WHAT THIS TASK INVOLVES:
Copy the data below word for word, without the pictures.
-*-
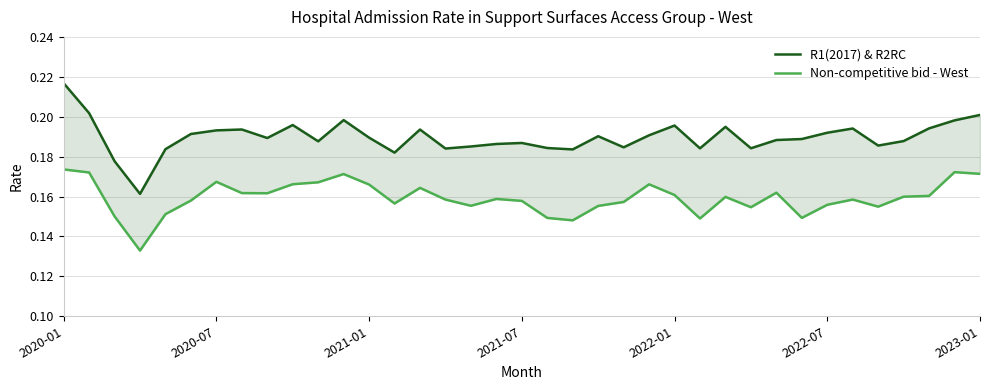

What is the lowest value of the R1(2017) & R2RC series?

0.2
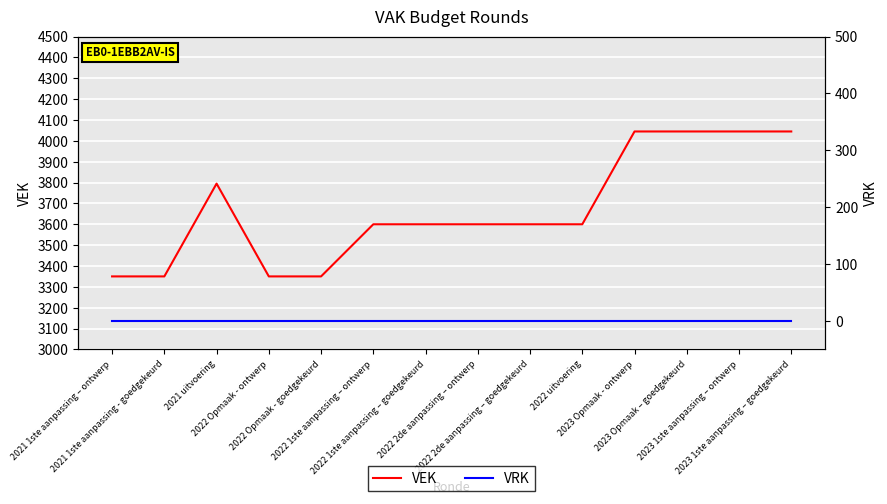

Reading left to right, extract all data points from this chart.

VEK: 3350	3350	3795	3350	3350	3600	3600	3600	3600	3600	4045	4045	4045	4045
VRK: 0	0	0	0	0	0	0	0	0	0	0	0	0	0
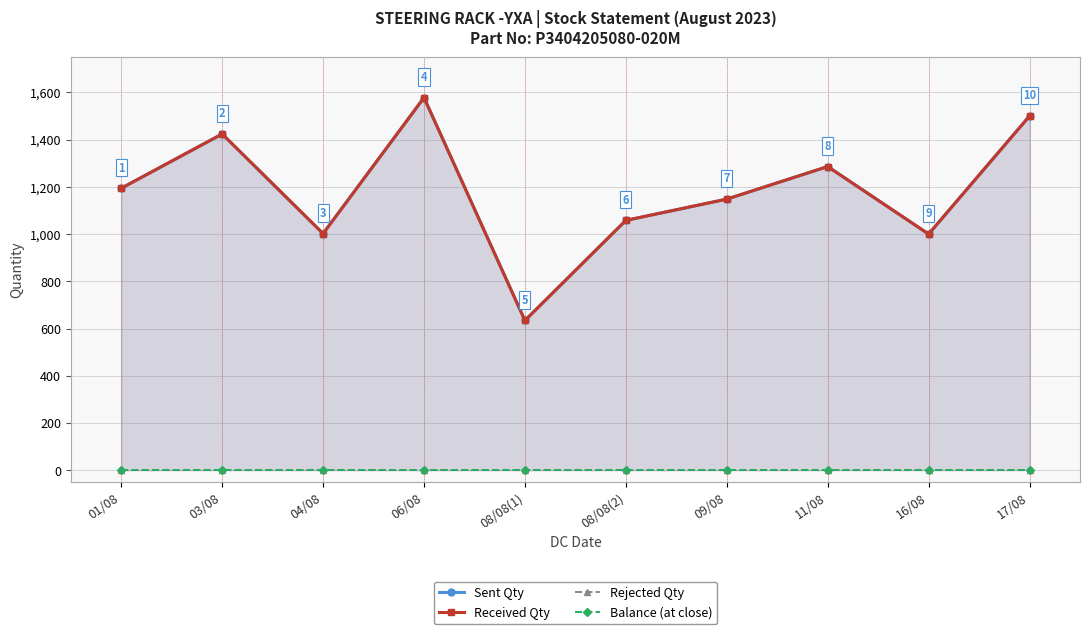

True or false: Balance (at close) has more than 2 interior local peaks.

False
-*-
EXERCISE ANSWER:
What is the lowest value of the R1(2017) & R2RC series?

0.2

Reading left to right, extract all data points from this chart.

VEK: 3350	3350	3795	3350	3350	3600	3600	3600	3600	3600	4045	4045	4045	4045
VRK: 0	0	0	0	0	0	0	0	0	0	0	0	0	0

True or false: Balance (at close) has more than 2 interior local peaks.

False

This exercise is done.